1kg (2lb 2oz) very ripe tomatoes

1 lettuce, about 400g (14oz)

60g (¼ cup) butter

1.25 litres (5 cups) chicken stock or water

150g (5½oz) potatoes, peeled and diced

salt and freshly ground pepper

6–8 poached eggs

Skin, quarter and deseed the tomatoes. Dice some of the tomato flesh or cut into diamonds; you need a spoonful for each serving; set aside. Trim the lettuce and wash it in cold water. Finely shred 2 or 3 leaves and keep with the reserved tomato. Shred the rest of the lettuce.

To make the soup, melt the butter in a pan, add the shredded lettuce and sweat over a medium heat for 3 or 4 minutes. Add the tomatoes, stock or water, and the potatoes. Bring to the boil, then cook over medium heat for 8 – 10 minutes, until the potatoes are tender.

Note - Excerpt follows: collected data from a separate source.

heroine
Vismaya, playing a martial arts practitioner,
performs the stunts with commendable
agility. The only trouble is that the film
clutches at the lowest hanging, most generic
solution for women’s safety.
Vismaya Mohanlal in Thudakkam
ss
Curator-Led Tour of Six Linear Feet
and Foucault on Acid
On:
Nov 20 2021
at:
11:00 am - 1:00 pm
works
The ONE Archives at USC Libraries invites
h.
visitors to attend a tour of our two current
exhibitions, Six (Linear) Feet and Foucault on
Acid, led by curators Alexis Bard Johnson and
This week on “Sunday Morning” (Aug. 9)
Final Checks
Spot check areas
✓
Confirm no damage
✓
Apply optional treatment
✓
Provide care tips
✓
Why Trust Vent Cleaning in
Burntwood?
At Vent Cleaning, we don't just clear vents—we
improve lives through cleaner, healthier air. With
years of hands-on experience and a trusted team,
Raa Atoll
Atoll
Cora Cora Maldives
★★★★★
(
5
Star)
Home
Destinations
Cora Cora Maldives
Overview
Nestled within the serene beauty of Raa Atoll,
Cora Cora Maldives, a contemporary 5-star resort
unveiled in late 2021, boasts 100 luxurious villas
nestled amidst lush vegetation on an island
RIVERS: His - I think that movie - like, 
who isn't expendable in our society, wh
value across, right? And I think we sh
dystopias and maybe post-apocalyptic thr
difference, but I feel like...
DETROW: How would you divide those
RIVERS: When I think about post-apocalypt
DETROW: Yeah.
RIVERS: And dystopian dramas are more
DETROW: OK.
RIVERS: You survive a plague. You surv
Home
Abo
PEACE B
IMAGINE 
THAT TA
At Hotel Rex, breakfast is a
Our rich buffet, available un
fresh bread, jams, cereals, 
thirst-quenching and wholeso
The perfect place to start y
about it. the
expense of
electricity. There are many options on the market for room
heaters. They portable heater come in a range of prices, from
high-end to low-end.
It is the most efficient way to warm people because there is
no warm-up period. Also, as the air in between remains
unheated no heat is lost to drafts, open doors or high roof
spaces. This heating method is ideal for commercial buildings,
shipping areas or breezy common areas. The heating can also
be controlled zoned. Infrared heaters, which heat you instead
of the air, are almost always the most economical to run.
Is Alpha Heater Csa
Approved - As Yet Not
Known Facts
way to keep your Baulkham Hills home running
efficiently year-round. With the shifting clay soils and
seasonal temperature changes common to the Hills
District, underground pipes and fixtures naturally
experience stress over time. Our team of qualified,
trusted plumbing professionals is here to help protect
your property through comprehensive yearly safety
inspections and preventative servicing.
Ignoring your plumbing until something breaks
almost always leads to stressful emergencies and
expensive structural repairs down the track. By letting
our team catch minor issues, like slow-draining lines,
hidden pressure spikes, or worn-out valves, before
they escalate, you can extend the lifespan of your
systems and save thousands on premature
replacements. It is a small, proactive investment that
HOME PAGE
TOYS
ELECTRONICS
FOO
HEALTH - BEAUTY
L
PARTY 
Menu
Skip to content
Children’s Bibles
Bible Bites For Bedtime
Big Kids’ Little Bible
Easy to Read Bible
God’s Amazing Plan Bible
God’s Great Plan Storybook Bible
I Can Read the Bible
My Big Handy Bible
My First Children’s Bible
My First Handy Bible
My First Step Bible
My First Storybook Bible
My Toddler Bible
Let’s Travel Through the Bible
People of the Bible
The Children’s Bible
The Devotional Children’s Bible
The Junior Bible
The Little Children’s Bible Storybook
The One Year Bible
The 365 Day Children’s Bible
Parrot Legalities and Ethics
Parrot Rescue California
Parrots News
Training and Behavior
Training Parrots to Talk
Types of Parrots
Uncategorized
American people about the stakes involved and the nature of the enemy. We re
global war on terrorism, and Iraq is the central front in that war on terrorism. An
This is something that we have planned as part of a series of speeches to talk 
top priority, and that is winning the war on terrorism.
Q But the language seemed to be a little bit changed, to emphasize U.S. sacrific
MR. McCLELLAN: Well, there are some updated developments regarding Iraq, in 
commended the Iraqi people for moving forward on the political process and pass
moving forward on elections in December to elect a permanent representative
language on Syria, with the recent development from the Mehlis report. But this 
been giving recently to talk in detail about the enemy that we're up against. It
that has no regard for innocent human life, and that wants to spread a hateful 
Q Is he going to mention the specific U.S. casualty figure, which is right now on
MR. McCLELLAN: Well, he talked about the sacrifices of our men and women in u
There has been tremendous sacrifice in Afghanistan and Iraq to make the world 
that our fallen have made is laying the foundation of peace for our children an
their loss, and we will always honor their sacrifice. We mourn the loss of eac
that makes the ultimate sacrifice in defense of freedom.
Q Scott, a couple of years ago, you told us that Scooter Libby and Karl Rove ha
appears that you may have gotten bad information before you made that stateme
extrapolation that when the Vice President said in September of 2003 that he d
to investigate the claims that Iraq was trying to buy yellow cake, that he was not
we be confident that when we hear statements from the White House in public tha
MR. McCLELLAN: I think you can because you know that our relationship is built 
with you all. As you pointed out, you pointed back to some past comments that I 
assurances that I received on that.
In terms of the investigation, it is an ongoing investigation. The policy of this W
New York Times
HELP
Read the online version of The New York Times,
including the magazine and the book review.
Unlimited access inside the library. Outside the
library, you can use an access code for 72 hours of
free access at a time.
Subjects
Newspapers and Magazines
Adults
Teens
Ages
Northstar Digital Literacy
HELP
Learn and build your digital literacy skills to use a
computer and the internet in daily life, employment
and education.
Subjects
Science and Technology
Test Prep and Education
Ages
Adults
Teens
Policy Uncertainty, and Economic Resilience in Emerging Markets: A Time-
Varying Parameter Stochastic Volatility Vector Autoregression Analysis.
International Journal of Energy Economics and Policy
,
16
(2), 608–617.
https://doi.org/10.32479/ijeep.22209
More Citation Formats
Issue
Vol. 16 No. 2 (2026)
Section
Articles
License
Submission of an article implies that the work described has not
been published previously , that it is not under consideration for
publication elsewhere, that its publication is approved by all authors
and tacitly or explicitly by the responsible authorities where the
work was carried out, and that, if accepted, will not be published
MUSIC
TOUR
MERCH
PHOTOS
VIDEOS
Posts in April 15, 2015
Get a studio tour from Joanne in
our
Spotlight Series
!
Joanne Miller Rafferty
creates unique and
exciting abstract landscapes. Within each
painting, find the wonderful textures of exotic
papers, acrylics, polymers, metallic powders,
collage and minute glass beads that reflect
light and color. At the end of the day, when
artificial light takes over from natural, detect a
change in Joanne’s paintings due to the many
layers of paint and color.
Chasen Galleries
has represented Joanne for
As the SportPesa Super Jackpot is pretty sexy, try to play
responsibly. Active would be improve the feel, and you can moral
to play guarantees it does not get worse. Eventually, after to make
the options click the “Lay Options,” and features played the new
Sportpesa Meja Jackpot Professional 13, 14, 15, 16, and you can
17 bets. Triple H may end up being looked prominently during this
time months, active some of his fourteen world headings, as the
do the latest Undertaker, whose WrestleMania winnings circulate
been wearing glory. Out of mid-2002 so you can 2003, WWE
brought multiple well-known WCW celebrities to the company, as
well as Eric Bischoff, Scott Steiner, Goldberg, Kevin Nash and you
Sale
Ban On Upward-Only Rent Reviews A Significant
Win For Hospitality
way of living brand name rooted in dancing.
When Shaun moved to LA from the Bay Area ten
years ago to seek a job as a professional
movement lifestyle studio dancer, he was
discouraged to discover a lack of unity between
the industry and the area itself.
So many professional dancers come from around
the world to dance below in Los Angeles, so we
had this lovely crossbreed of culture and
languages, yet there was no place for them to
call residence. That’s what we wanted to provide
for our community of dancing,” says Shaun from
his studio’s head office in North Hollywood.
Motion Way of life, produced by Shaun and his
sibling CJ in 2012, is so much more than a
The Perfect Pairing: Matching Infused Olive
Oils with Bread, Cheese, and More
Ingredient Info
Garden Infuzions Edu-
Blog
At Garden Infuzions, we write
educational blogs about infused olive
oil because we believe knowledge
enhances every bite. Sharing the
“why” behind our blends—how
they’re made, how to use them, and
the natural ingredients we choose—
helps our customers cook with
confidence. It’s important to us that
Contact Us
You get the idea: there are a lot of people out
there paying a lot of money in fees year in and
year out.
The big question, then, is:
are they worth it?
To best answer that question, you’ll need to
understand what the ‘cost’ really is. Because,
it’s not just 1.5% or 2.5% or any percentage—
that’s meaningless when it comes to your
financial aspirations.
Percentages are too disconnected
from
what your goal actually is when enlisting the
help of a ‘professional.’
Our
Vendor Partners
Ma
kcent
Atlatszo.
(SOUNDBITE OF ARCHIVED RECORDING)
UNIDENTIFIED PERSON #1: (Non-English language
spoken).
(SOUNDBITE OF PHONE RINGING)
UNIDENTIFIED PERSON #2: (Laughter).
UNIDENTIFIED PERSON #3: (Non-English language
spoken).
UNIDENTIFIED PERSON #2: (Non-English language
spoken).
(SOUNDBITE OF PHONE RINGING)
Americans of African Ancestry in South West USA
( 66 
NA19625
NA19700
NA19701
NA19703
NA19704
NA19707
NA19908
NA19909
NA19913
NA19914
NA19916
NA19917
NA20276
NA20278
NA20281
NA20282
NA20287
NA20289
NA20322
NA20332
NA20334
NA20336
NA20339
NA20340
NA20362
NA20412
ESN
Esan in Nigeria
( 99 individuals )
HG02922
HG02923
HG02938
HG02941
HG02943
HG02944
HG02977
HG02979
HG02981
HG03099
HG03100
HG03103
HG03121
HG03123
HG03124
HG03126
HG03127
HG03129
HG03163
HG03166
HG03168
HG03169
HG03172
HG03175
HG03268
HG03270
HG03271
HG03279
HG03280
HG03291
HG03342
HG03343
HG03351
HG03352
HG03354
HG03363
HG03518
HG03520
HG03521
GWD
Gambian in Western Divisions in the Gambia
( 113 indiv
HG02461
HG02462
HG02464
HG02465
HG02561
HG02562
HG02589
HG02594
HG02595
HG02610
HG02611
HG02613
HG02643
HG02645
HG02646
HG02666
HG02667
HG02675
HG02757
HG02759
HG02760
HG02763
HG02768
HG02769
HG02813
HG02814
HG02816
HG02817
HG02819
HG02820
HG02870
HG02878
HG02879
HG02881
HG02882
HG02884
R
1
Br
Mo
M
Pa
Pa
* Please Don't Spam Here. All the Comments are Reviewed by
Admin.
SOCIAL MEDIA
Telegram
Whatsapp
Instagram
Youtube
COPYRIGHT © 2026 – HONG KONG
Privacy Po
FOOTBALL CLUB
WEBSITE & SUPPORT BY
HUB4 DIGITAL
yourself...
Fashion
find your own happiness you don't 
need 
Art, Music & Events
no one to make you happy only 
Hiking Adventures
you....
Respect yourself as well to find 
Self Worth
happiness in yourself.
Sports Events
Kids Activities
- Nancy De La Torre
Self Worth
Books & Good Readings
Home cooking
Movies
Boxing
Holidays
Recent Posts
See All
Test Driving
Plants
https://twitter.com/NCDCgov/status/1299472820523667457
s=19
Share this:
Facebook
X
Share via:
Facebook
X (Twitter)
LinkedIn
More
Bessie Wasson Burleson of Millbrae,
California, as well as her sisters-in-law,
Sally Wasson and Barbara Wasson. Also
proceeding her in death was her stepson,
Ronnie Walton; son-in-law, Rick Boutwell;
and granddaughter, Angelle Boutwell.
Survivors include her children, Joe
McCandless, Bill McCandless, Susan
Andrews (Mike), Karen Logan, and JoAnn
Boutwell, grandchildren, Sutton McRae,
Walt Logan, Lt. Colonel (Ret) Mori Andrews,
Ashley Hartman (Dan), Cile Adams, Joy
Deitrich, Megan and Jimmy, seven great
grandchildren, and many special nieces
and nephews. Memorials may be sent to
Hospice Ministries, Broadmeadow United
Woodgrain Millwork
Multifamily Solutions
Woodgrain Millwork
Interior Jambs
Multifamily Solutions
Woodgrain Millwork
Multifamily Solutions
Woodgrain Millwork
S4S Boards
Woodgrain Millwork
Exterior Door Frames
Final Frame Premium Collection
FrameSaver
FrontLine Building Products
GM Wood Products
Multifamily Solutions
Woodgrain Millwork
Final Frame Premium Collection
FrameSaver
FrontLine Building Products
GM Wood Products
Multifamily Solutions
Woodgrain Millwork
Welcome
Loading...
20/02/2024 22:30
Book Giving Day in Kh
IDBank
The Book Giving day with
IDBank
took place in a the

Blitz the soup in several batches in a blender for 2 minutes, then pass it through a chinois into a clean saucepan. Season with salt and pepper to taste.

Warm the poached eggs in boiling water for a few seconds, then drain. Put one in the middle of each warm soup bowl and pour the soup around the eggs. Scatter the reserved lettuce and tomato over the surface and serve at once.